- **Page excerpt**:
━━━━━━━━━━━━━━━━

By Carolina Thomaz, Chief Risk Officer, SYGNUM

How can the risk function ensure a sound risk management within organizations, while still being anchored in both effectiveness and client centricity?

There are four principles that I have developed on my risk journey which I believe have made a significant positive impact to organizational risk management and culture.

Select your leadership carefully. People want to work and accomplish goals with individuals they can relate to, and organizations they can trust. First and foremost, integrity-based leadership is paramount. Companies whose leaders are committed to fundamental values always take major steps to support sound risk management, because a healthy risk culture is a natural consequence of trustworthiness and supportive leadership. Risk frameworks cannot endure an ethics breach or violations of responsibility or disloyalty. Furthermore, leaders must be well-rounded with breadth and depth, meaning that senior management is required to challenge divisions on both local and international levels. Finally, organizations need to set the right incentives because this is a helpful instrument to direct the right risk-taking behavior.

Influence through collaboration. Successful risk management is not solely about key risk indicators, processes and policies. Although these are important, how you actually influence stakeholders is also crucial. The inspiration and motivation of partners is imperative to the pursuit of risk function goals. Confining risk professionals to their formal job descriptions – for example, setting risk frameworks and monitoring limits – is not best practice. Risk professionals should always be collaborating to address the question “Why do I need to comply with this framework?” because a combined effort is the best strategy to fully explain rationale behind each risk framework to teams.

One objective of risk management should always be to develop partnerships within its scope of influence. The subsequent outcome is that business areas will not only adhere to provisions but will also recognize the added-value that a risk framework provides to their products and services. The ultimate outcome is an organization more likely to comply with regulations and internal provisions.

Be prepared. Build a strong foundation in moments of success. I try to apply key lessons from my experience in the military to my daily professional activities, and often recall the saying: “There’s nothing so good that cannot be improved and nothing so bad that cannot get worse.” I have found these following two strategies central to building resilience and trust in good times.

Firstly, going beyond the minimum required business continuity management is essential to ensure resilience. This exercise is not only about fulfilling regulatory requirements, but rather triggering self-assessment in all business areas. This means that not only critical processes ought to be considered. In other words, sound non-critical processes can prevent negative impact on those considered critical.

━━━━━━━━━━━━━━━━

- **Data block**:
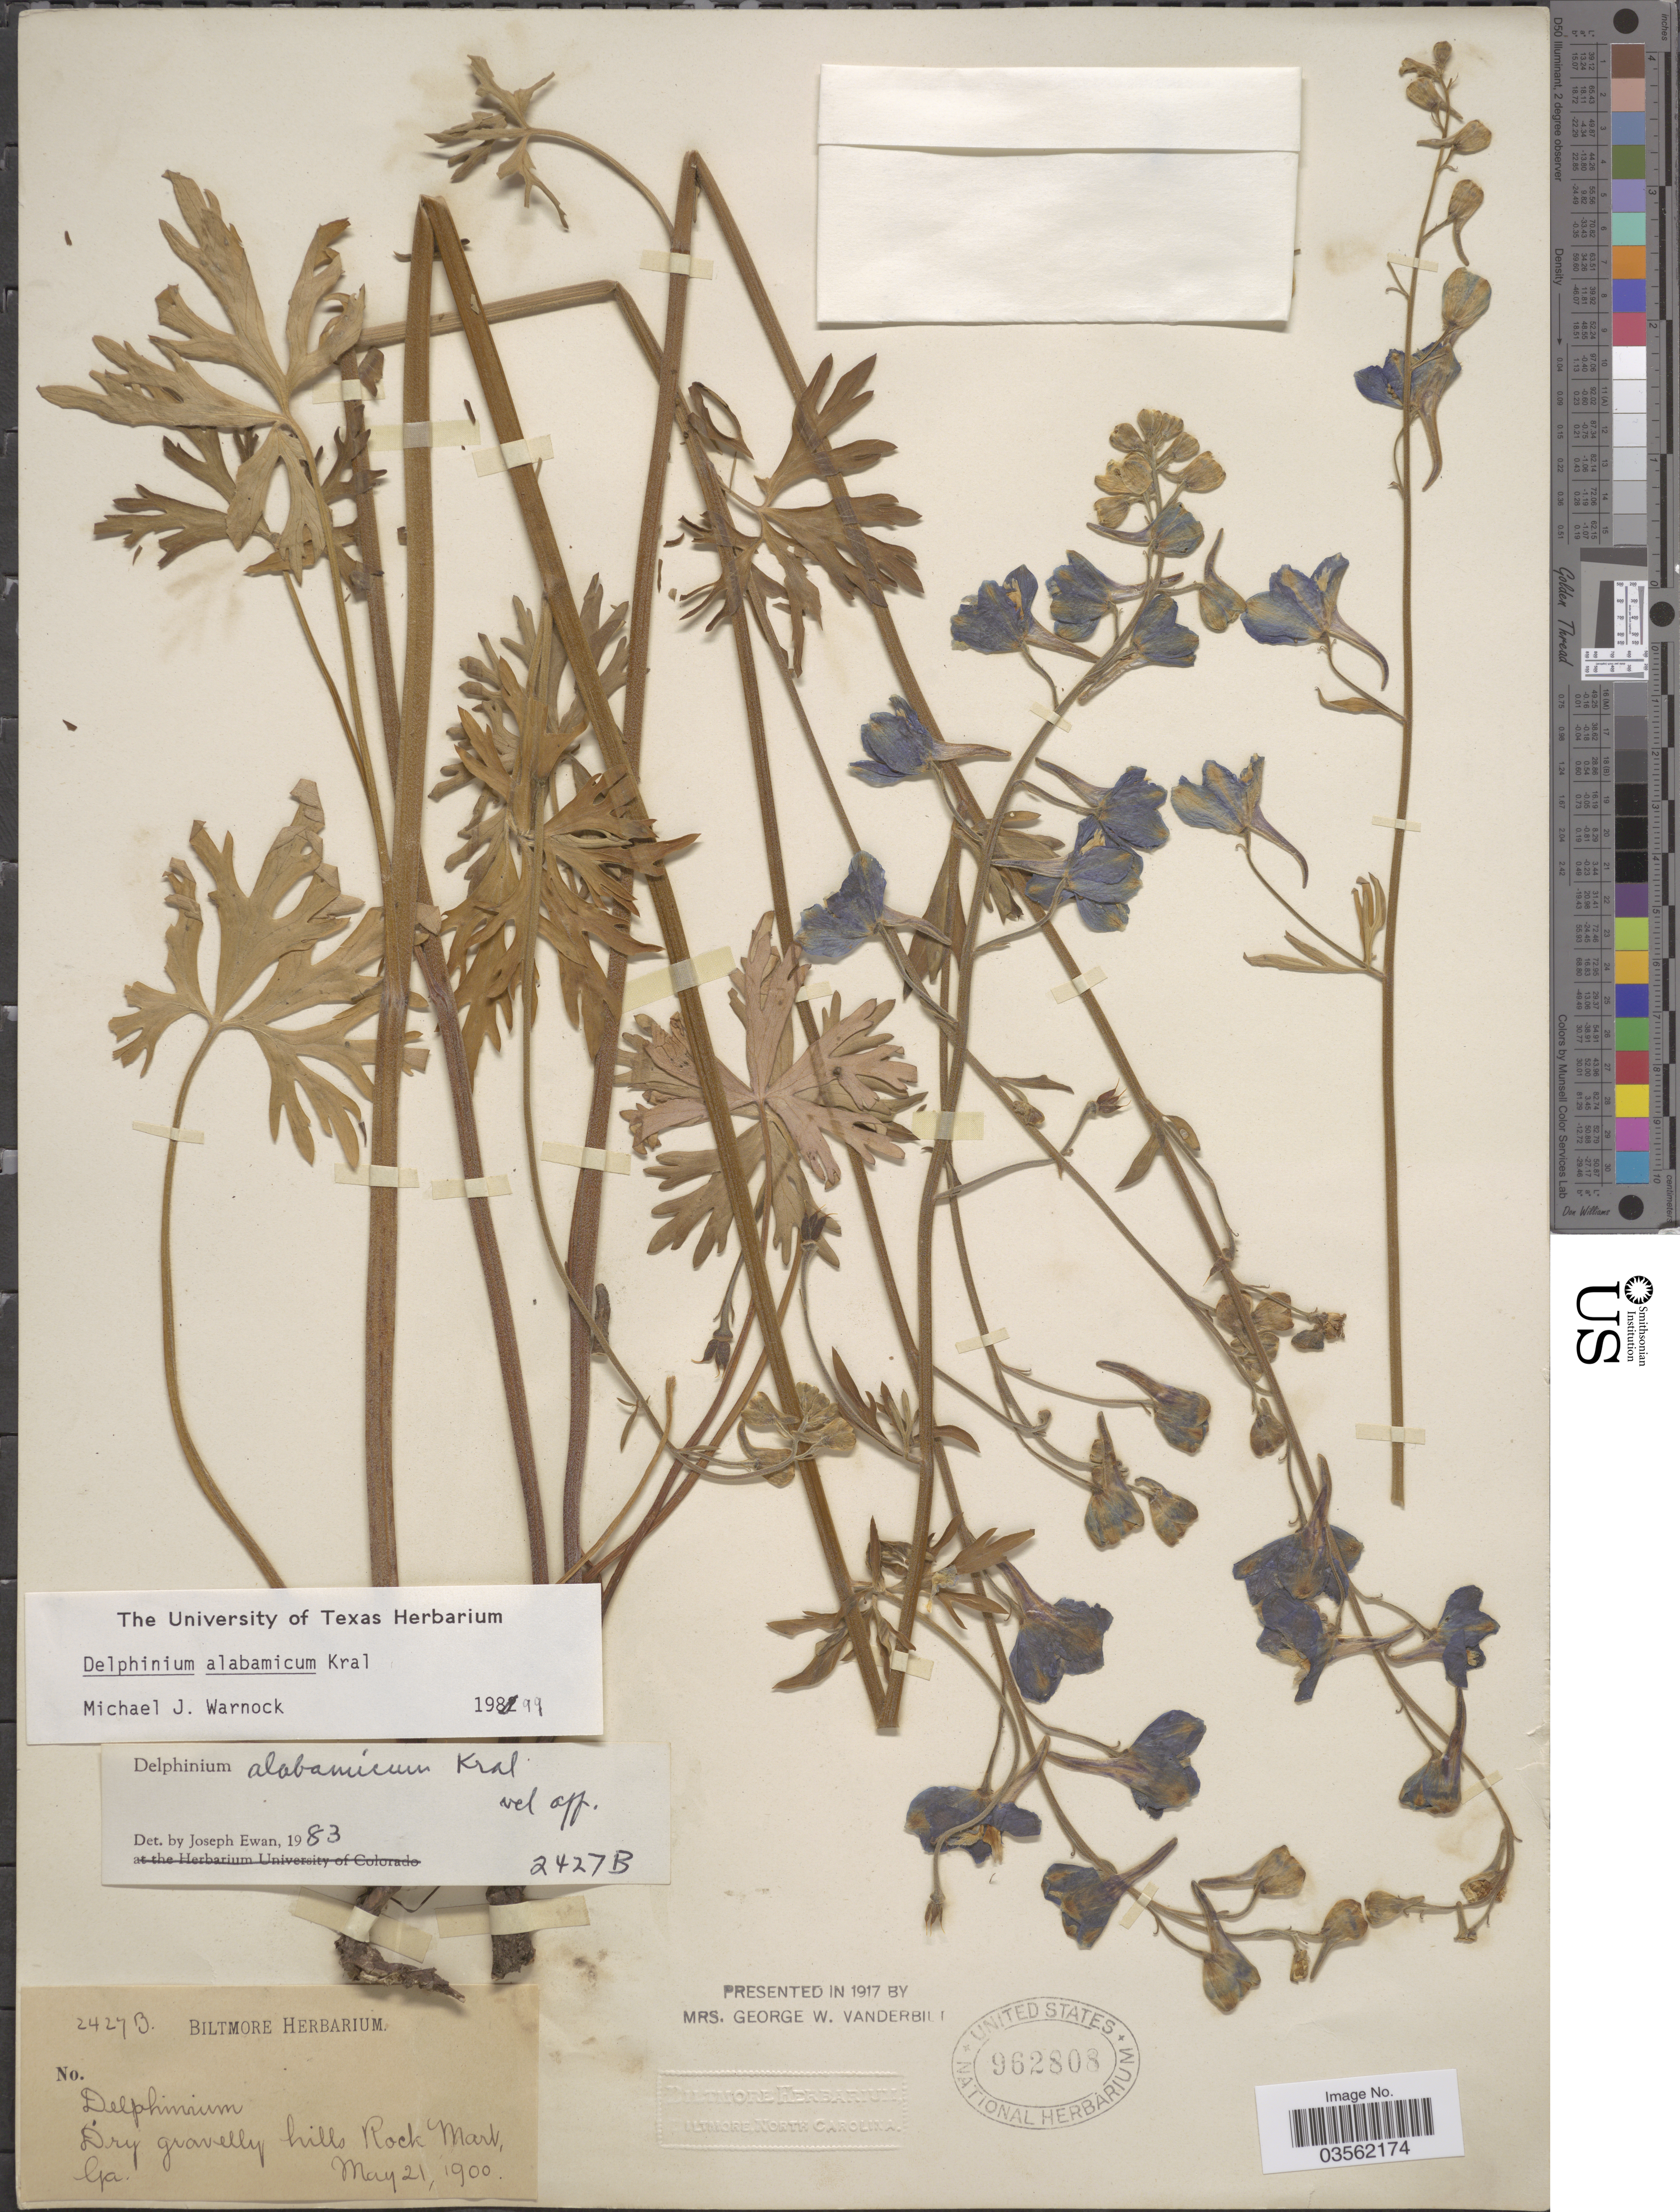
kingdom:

━━━━━━━━━━━━━━━━

- **Task list**:
1. Please transcribe the risk management article, beginning at the words "By Carolina Thomaz, Chief" and stopping after "and client centricity?".
2. Continue the risk management article from its last sentence.

- **Set of answers**:
1.
By Carolina Thomaz, Chief Risk Officer, SYGNUM

How can the risk function ensure a sound risk management within organizations, while still being anchored in both effectiveness and client centricity?

2.
Secondly, always work in tandem with the first line of defense so that they better understand business processes and mitigation measures. By applying this principle, relationship managers can definitely build a more solid foundation, enabling them to provide clients with clear and reliable information. This ultimately leads to more trust and the consolidation of long-term relationships.

Continuous learning. Stay open to learning from a variety of sources, such as books, articles and business publications to keep up with new trends and to hone your skills. Listen to the frontline enables risk functions to set efficient risk frameworks – for instance, straightforward key indicators. Uncomplicated frameworks prevent the unfortunately all too common “illusion of control” and ensure efficiency. Additionally, key indicators and limits help the frontline to understand the relevant procedures. As a result, they embed the risk management element into their activities and are better equipped to take the decision that is best for both the client and the bank.

From my perspective, these four principles can be pursued while simultaneously preserving the independence of the second line of defense. Risk functions working in silos can create unhealthy risk culture, fragmented ecosystems, the ineffective deployments of risk frameworks, a lack of understanding of business activities and gaps in risk assessments. This is a lose-lose situation for all concerned within an organization.

As a final note, I recommend that risk professionals seize the opportunities as they present themselves and take risks consciously. High performing risk managers do not allow opportunities to drive positive change to slip through the cracks, and always seek to cultivate a sustainable growth mindset.